Maio 19, 2024

A ministra das Pescas e Recursos Marinhos, Carmen Sacramento Neto, pediu o apoio da FAO para a formação de quadros em vários sectores, em particular o das Pescas.

De acordo com um comunicado a que o Jornal de Angola teve acesso, a governante manifestou este desejo, quarta-feira, numa audiência à margem da 43ª plenária da Organização da Nações Unidas para Agricultura e Alimentação (FAO), com o director-geral da agência, Qu Dongyu, com quem analisou as principais preocupações do país no domínio dos programas em curso para a Agricultura e Pescas.

Carmen Sacramento Neto adiantou que o pedido de apoio de formação surge numa altura em que o peixe é dos principais produtos consumidos pelos angolanos, muito por conta da aquicultura continental.

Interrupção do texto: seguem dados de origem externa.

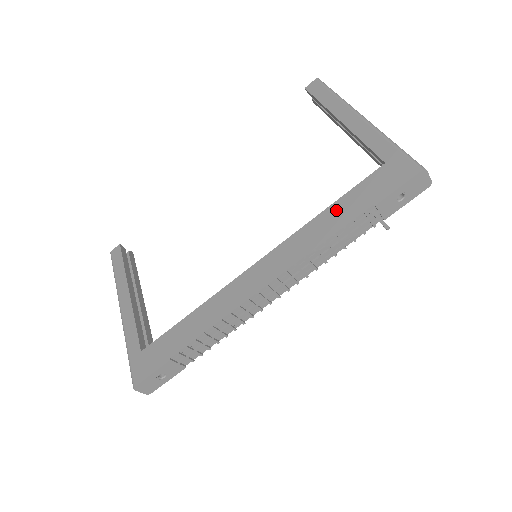
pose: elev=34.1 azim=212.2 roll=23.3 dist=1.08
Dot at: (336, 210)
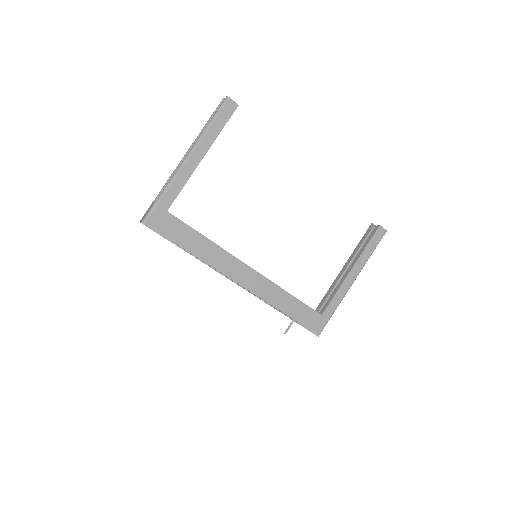
Dot at: (292, 302)
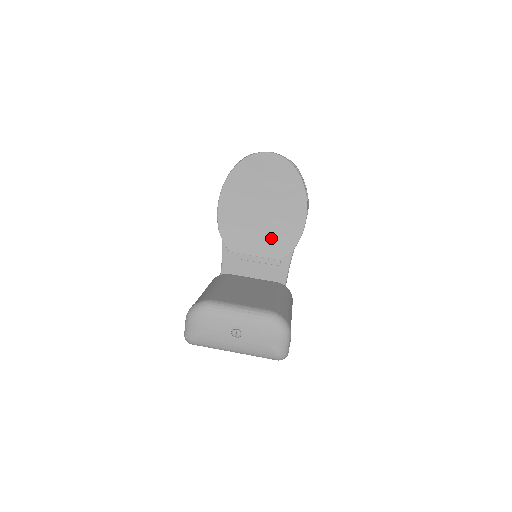
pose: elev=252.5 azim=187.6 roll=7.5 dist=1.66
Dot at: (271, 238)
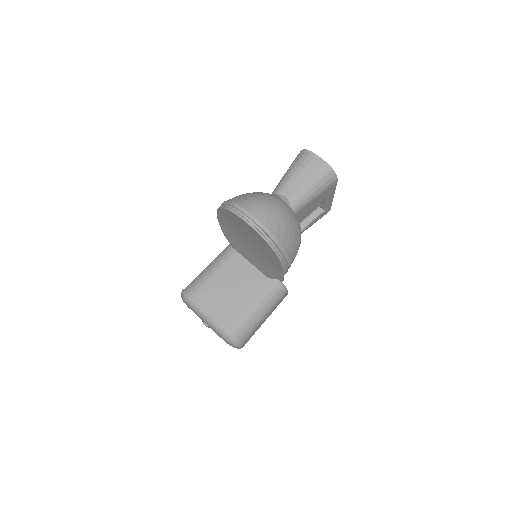
Dot at: (259, 262)
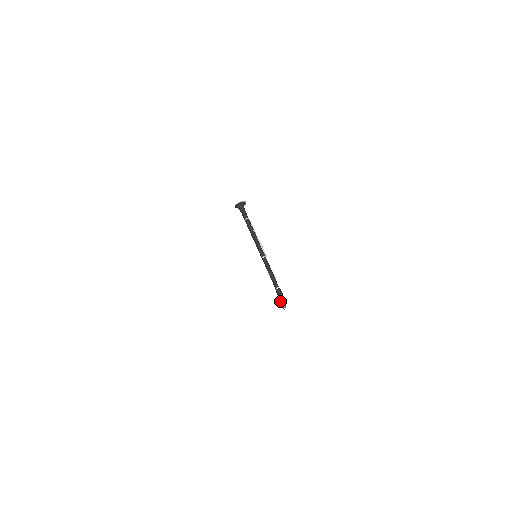
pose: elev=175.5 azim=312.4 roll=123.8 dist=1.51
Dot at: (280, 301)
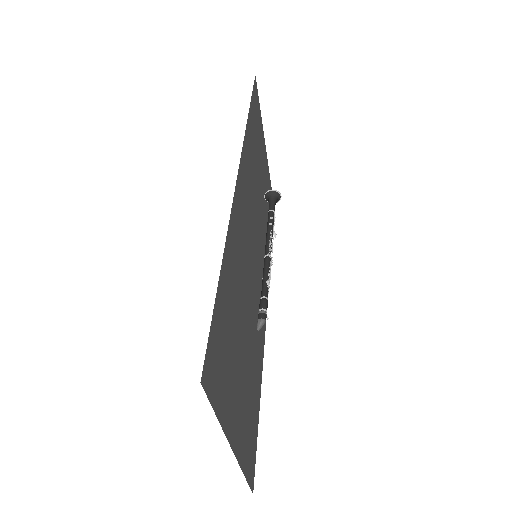
Dot at: occluded
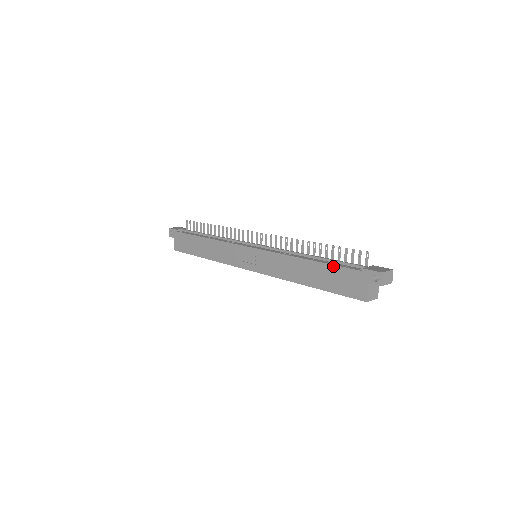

A ministra das Pescas e Recursos Marinhos disse que tal como a produção agrícola, em Angola a criação e reprodução da tilápia tem crescido muito em várias regiões do país, “fruto do bom trabalho sobre o mapeamento das potenciais zonas para a produção agrícola, efectuado no quadro da cooperação entre o Governo de Angola e a FAO”.

O secretário de Estado para a Agricultura e Pecuária, João Manuel da Cunha, que também integra a delegação, adiantou que o Governo de Angola pretende expandir o apoio que concede à agricultura familiar que é responsável por 90 por cento da produção agrícola nacional, e ao Projecto Escolas de Campo, para melhorar a capacidade de produção.

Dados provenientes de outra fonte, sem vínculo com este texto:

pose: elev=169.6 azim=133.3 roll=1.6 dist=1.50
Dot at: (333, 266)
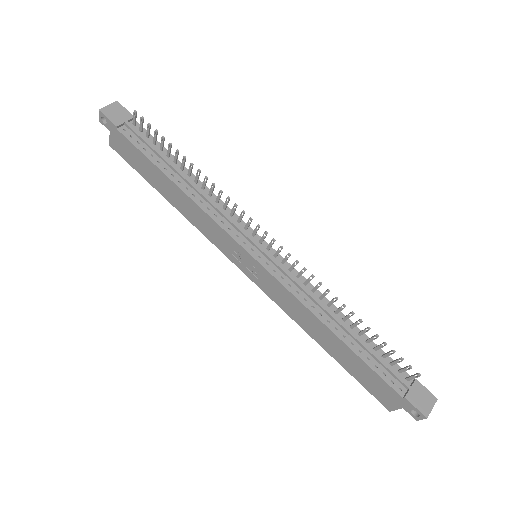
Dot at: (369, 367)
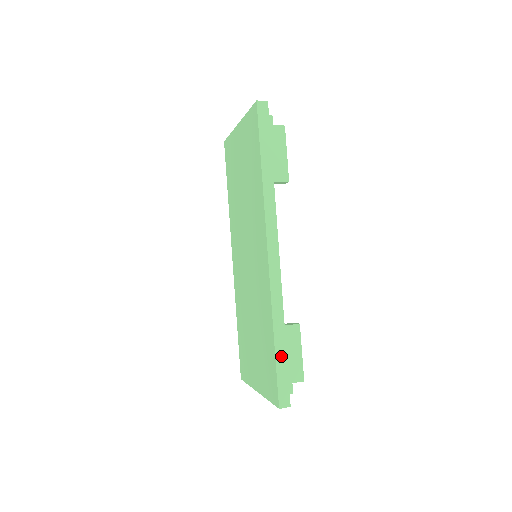
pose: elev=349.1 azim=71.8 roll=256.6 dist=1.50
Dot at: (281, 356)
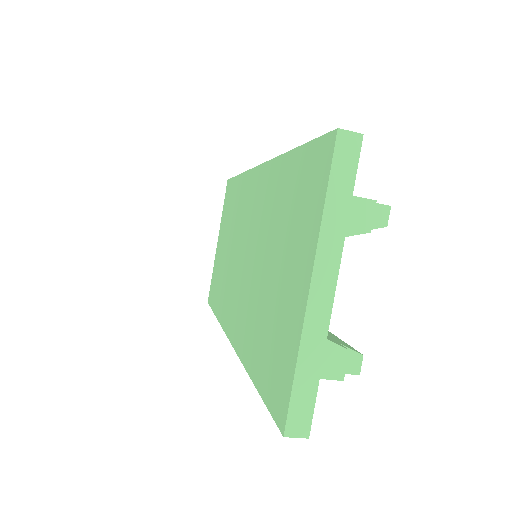
Dot at: occluded
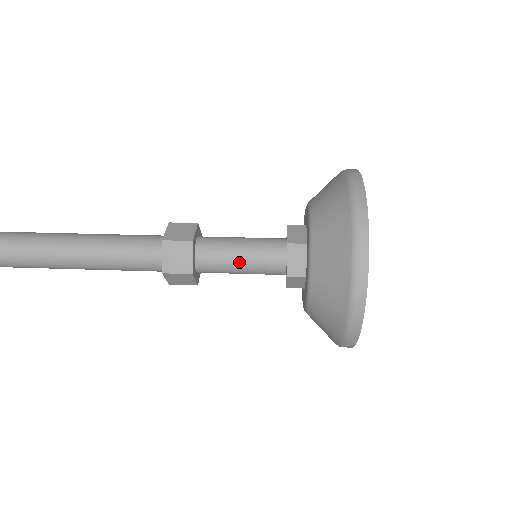
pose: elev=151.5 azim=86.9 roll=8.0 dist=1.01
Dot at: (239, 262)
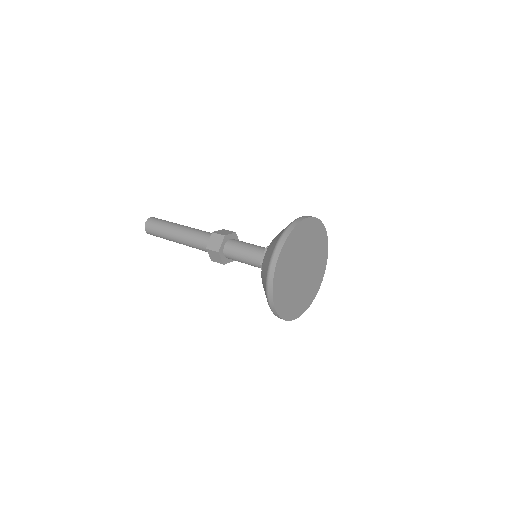
Dot at: (244, 262)
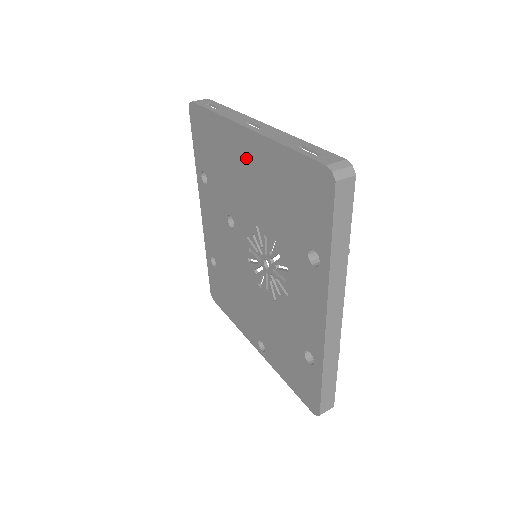
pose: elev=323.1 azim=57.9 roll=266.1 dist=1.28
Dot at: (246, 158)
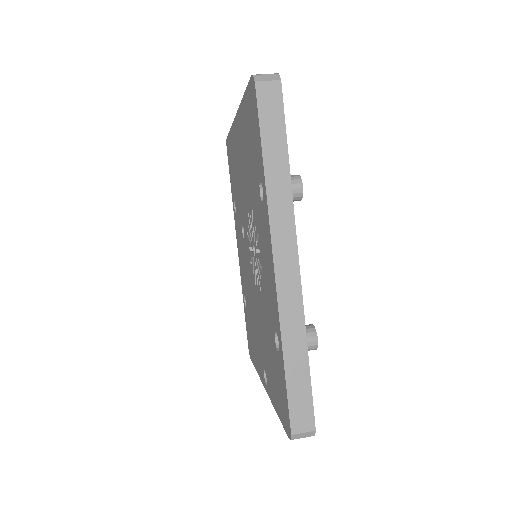
Dot at: (239, 145)
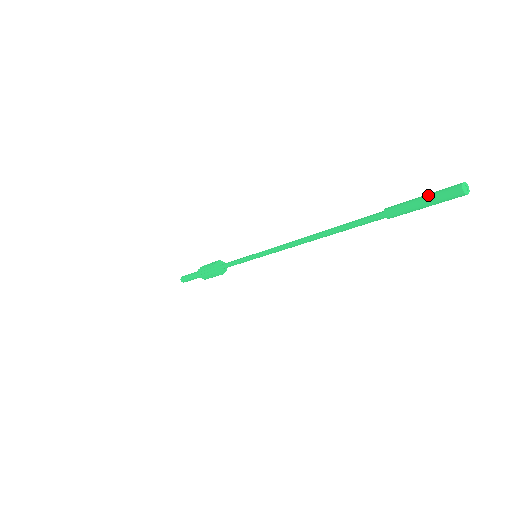
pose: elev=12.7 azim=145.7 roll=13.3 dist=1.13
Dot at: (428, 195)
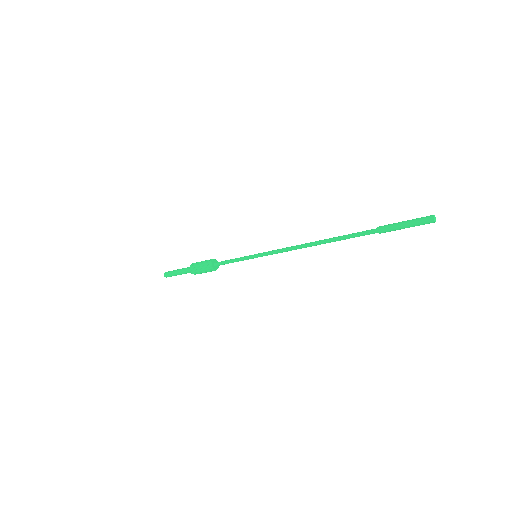
Dot at: occluded
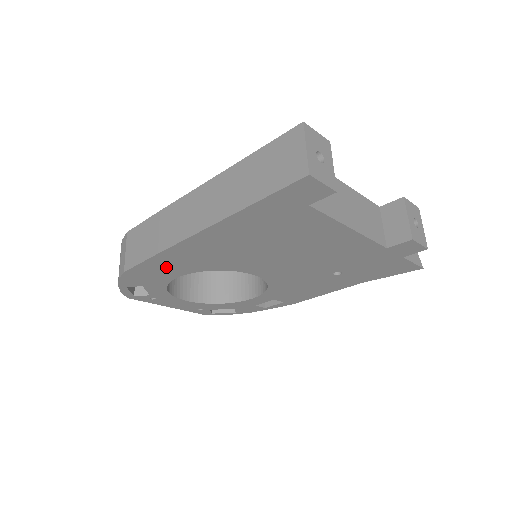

O governante acrescentou que o suporte técnico da FAO é bem-vindo para ajudar o país a aumentar a produção agrícola que no ano passado teve um crescimento de 5,6 por cento em busca da auto-suficiência alimentar.

“Essa é uma das grandes apostas do Governo angolano para reduzir a fome e a pobreza”, referiu.

Por outro lado, o director-geral da FAO, Qu Dongyu, manifestou a disponibilidade da agência em continuar a apoiar os projectos que forem viáveis e recomendou a Angola para o reforço do controlo da qualidade dos principais produtos, tanto agrícolas, como piscatórios.

Durante a audiência de Qu Dongyu com a delegação angolana foram analisadas questões como a admissão de quadros na Organização das Nações Unidas para Agricultura e Alimentação, o impacto das alterações climáticas e a implementação da estratégia de Angola para a resiliência dos sistemas alimentares da FAO.